This permutation P is then applied to the input data i, producing a double wide output vector o. This output vector is returned in vectors o1 and o2, along with condition code c, which is zero when m contains more zeros than ones, and one otherwise (the choice is arbitrary when there are equally many zeros and ones, but should be consistent). In essence, c specifies which of the two result vectors o1 and o2 contains uniform data (i.e. elements that all share the same condition with respect to m).

The intended usage of this instruction is as follows: i1 and m1 are carried over from the previously processed vector. New data is placed into i2 and m2. Then the split is performed to create one vector full of uniform data items. A scalar branch is needed to determine which of the two halves is ready for processing in this iteration. The respective program path does its work, and then places the unprocessed non-uniform half into i1 and sets m1 appropriately. Rinse, repeat.

That's it. We have successfully replaced control flow with data flow. We still need a scalar branch instruction based on c, but that is only one branch per vector rather than one branch per element. And we no longer carry dead weight in vector registers in the form of elements that are predicated "off".

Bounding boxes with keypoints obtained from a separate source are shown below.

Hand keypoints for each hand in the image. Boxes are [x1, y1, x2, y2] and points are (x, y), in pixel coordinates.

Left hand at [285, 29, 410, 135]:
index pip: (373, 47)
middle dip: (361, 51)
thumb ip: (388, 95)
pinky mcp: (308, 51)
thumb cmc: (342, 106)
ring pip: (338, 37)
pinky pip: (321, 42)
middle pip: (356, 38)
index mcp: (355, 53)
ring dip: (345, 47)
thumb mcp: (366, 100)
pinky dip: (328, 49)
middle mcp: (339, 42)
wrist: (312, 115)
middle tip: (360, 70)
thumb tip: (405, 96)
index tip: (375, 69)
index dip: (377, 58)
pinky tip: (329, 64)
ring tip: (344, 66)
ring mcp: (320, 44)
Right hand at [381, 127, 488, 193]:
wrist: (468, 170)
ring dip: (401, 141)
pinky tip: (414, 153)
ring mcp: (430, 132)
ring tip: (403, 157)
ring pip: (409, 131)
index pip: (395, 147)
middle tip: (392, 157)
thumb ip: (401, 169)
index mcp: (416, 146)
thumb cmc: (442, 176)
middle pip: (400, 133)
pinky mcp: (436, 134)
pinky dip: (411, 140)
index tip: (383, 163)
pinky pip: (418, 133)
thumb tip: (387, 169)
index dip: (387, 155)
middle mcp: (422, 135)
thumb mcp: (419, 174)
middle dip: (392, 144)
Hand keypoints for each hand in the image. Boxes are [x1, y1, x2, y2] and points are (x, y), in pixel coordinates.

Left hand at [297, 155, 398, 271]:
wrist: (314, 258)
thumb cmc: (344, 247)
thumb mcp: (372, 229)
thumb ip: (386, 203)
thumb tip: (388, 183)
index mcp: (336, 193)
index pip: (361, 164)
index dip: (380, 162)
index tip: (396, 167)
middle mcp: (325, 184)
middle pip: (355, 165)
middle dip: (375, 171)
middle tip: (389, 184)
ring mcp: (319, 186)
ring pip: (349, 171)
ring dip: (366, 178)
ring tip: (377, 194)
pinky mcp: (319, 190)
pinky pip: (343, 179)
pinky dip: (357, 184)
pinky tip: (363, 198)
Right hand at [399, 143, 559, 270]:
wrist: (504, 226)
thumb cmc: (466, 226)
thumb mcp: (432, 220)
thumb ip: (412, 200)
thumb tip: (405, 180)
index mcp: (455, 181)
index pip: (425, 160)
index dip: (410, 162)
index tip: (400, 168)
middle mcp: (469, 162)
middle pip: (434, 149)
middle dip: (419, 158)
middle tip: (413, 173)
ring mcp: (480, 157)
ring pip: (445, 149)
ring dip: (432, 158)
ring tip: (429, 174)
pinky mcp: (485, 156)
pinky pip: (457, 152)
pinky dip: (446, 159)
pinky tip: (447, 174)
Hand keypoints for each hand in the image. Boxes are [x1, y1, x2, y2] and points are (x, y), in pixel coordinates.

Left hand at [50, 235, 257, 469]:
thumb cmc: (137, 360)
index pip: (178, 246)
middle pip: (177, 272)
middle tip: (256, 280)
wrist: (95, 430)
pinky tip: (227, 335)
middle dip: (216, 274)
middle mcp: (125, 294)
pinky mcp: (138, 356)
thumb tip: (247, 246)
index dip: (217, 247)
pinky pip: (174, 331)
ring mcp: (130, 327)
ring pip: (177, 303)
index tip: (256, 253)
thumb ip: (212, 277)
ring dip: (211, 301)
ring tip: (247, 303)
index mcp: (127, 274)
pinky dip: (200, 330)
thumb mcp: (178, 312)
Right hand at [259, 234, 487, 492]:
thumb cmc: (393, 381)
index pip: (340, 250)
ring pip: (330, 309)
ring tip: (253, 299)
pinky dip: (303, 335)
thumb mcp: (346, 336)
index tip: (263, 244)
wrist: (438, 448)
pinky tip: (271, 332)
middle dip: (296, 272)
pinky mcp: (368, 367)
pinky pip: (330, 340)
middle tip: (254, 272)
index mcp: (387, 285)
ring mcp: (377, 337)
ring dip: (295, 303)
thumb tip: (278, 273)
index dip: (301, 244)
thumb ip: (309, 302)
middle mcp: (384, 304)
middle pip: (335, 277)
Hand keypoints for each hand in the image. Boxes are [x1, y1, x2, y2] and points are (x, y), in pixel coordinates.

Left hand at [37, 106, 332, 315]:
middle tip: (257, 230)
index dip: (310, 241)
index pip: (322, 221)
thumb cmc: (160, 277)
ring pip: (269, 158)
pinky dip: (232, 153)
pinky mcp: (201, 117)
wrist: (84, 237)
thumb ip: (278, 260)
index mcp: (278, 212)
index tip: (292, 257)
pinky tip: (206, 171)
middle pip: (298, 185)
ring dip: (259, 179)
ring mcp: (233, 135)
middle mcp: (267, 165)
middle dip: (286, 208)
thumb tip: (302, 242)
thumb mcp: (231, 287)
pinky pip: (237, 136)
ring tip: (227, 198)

Some of the hardware complexity can be handled by basing VPSPLIT on a standalone VPERM. In that case, VPSPLIT would produce just the permute control vectors and a scalar condition code. Theoretically it would suffice to generate only the permute control for one half of the result. But then the overhead grows to the point where VPSPLIT cannot provide a benefit in the frequent case where one conditional path does nothing at all, and the other path does relatively little work.

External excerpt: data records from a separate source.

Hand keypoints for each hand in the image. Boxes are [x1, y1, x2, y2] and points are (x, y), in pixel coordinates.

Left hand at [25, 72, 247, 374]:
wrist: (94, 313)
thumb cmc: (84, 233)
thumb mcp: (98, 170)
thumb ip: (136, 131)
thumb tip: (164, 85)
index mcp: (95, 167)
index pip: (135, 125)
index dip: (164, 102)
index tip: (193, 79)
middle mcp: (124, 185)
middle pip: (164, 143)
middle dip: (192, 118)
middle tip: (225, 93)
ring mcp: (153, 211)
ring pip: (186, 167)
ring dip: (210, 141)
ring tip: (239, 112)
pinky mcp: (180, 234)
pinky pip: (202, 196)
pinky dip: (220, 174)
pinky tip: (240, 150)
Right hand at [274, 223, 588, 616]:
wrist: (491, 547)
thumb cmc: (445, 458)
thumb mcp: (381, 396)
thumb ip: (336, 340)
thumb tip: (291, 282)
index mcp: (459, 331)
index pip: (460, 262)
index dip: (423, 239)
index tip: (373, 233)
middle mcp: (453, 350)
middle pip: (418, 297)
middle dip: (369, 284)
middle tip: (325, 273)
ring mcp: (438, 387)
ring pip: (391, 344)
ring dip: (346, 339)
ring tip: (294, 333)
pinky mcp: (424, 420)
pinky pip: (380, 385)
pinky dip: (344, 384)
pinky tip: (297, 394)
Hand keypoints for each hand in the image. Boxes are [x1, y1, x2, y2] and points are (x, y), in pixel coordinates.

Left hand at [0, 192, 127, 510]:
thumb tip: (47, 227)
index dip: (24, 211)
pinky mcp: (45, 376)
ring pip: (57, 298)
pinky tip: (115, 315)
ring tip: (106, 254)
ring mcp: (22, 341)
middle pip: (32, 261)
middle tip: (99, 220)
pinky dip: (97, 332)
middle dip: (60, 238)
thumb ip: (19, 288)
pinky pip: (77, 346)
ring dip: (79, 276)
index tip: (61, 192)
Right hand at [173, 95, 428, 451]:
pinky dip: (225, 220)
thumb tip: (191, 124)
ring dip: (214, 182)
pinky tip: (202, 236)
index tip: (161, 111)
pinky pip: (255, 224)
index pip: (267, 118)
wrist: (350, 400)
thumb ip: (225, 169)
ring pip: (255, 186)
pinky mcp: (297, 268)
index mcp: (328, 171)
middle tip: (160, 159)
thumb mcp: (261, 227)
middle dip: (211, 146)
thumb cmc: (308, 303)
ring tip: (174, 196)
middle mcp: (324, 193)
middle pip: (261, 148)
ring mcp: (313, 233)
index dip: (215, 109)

Pitfalls: one might think that inputting a condition code instead of two mask vectors is a good idea, because this reduces the number of inputs and the mask can still be generated internally. But doing so actually makes the instruction less powerful, because while you can still split the data, you can no longer split the vector of addresses that remembers where the data came from.

Disclaimer: as far as I am aware, I was the first person to describe this "conditional vector pair split" instruction. However, I am standing on the shoulders of giants: there is an ancient "bit gravity" instruction from mainframe days, as well as a single vector version of split from Cray's times. As far as I am concerned, both these earlier forms could be considered prior art. Nevertheless, you have my permission to take my contribution and run with it. I hereby put it in the public domain.